Los contaminantes ambientales y la salud del futuro bebé

Toma precauciones

Pesticidas, metales pesados, residuos industriales amenazan nuestra salud y muy en especial la de los más pequeños e indefensos: los niños en su etapa fetal. ¿Podemos hacer algo para protegerlos?

 
Los contaminantes y la salud de tus hijos

Los efectos de la contaminación son insidiosos, se van produciendo poco a poco. Pero nadie pone en duda su carácter perjudicial para nuestra salud. Uno de sus efectos más inquietantes es la alteración que provoca en el sistema hormonal. Los llamados  interruptores hormonales, también llamados disruptores hormonales o endocrinos, pueden intervenir:

  • Suplantando las hormonas naturales,
  • Bloqueando su acción, 
  • Estimulando o inhibiendo su secreción.

Las consecuencias son especialmente lesivas en el embrión y el feto aunque puedan tardar mucho en manifestarse, tanto como ser invisibles hasta la edad adulta.

La lista de sustancias químicas con efectos disruptores sobre el sistema hormonal es larga. Encontramos los pesticidas, los compuestos usados en la elaboración de los plásticos y de artículos de consumo, los residuos industriales contaminantes con los productos clorados usados en la industria de los refrigerantes y lubricantes y algunos metales pesados presentes en mar y tierra como el mercurio y el cadmio.

Los interruptores hormonales no tienen efecto sobre nuestro ADN, intervienen sobre los mensajes hormonales. Y no es un problema menor porque las hormonas organizan aspectos de nuestro funcionamiento fundamentales como la diferenciación sexual, el metabolismo o la actividad cerebral. Afectan a todas las especies. En el hombre, pueden disminuir la fertilidad (la cantidad y la movilidad de los espermatozoides ha bajado enormemente en el último siglo) y provocar pequeñas deformaciones como genitales ambiguos o criptorquidia cuya insidencia también ha subido. Estudios llevados a cabo por la Universidad de Granada han mostrado su relación con el uso masivo de pesticidas. También pueden aumentar el riesgo de obesidad o de cánceres hormono-dependientes como los del útero, las mamas, los ovarios o la próstata.

Cómo limitar los efectos de los disruptores endocrinos

El problema que nos afecta es planetario y requiere medidas a nivel global por parte de las instituciones que nos gobiernan. Lo que sí podemos hacer es limitar nuestra exposición a agentes contaminantes en nuestra vida cotidiana. Conviene hacerlo siempre pero muy en especial durante el embarazo, la lactancia y a lo largo de la infancia. Tengamos en cuenta que los niños estarán expuestos a ellos durante largas décadas y los efectos son acumulativos.
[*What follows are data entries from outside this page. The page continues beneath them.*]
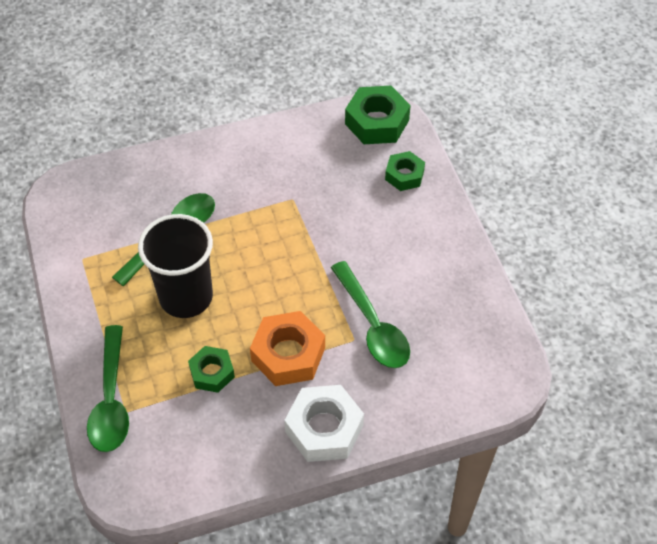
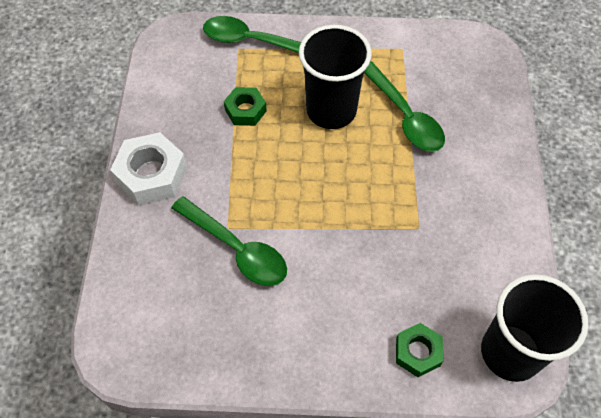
camera: 110 degrees right, 5 degrees up
orange nut [250,311,325,386] -> none
green spoon [331,261,410,368] -> green spoon turned 135 degrees counterclockwise [171,196,287,286]
green nut [345,86,411,144] -> black cup [481,274,588,382]

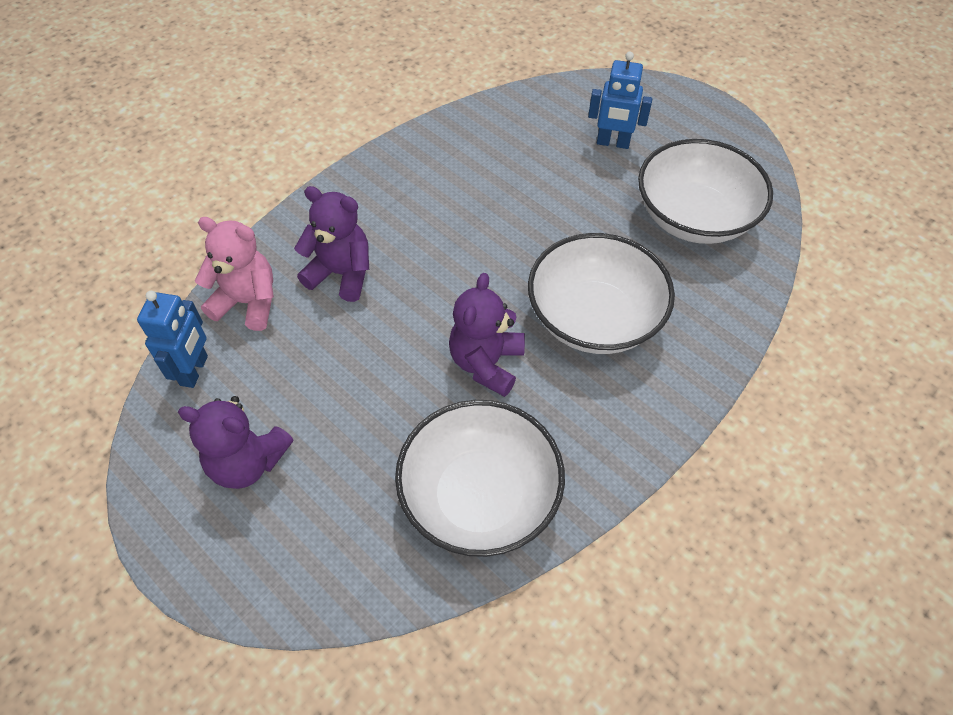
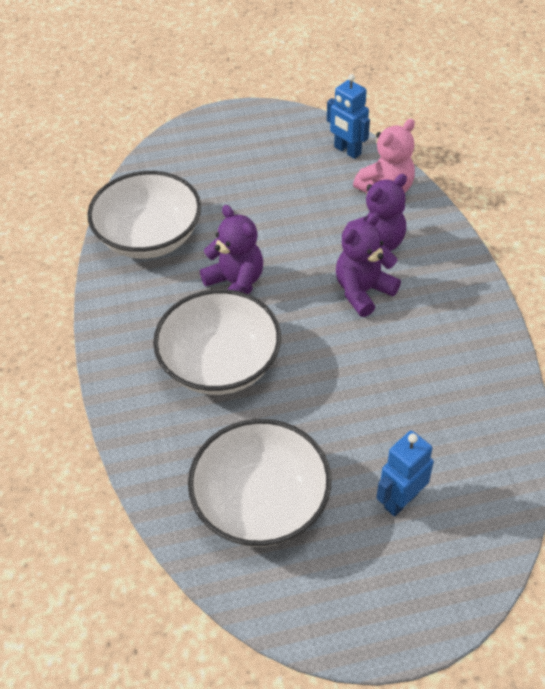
camera: 125 degrees right, 5 degrees down
purple teddy bear [178,396,294,489] -> purple teddy bear moved to [336,212,401,317]

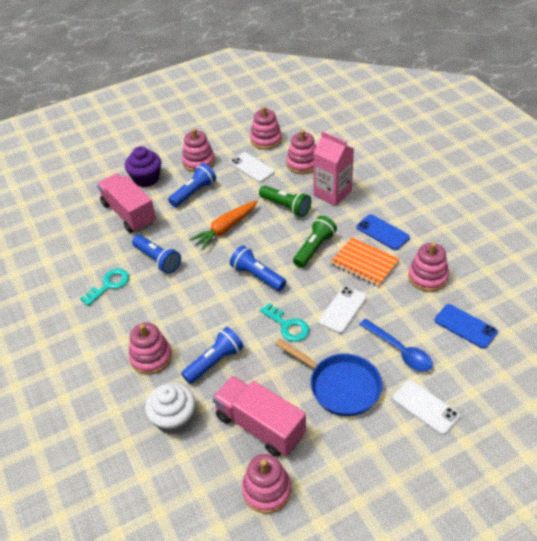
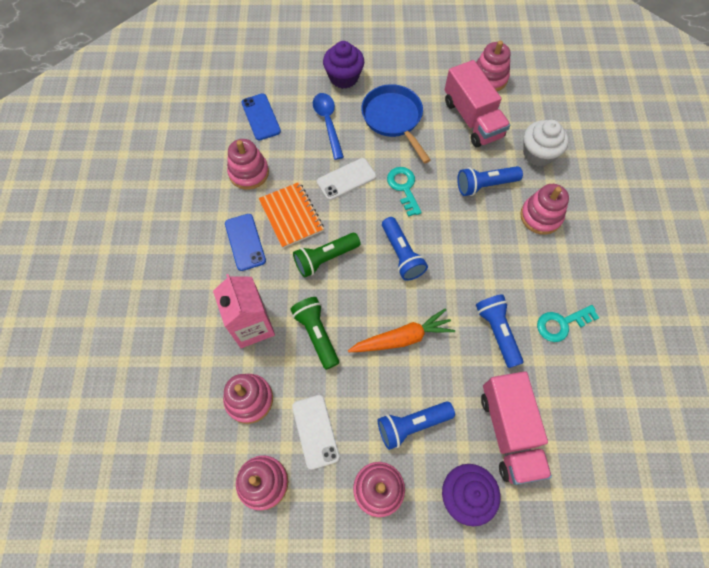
camera: 155 degrees left, 20 degrees up
white phone [393,380,460,435] -> purple cupcake [323,41,364,89]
En concreto podemos:

  • Dar preferencia al vidrio como envases para guardar los alimentos.
  • Igualmente, evitar las latas que pueden estar recubiertos interiormente con sustancias contaminantes.
  • Fijarse en que los objetos de plástico que vayamos a adquirir estén etiquetados como “libres de bisfenol-A”. Esta medida es muy importante para biberones, tetinas y juguetes que el niño se puede llevar a la boca, etc. En este terreno, las marcas reconocidas son nuestra mejor garantía.
  • Tal y como recomienda la Agencia Española de Seguridad Alimentaria y Nutrición (AESAN), eliminar de la dieta de las embarazadas y los niños hasta los 3 años los pescados grandes como el salmón, el atún o el pez espada que almacenan mucho mercurio en su grasa. Por su parte, los mariscos contienen demasiado cadmio en estas etapas de la vida. Los bebés hasta el año no deben comer espinacas, acelgas y otros vegetales de hoja verde por su contenido en nitratos.
  •   Comer alimentos certificados bio, cultivados con menos pesticidas, insecticidas o fungicidas. Siempre lavarlos cuidadosamente antes de cocinarlos y pelar la fruta antes de consumirla.
  • Igualmente, conviene tomar carne, pescado y huevos de buena calidad, de animales alimentados con productos bio y criados en libertad para evitar niveles altos de antibióticos.
  • Cerrar la puerta de nuestro hogar a los productos elaborados con PVC.
  •  No calentar alimentos con papel de aluminio o film. Utilizar silicona o vajilla resistente al calor.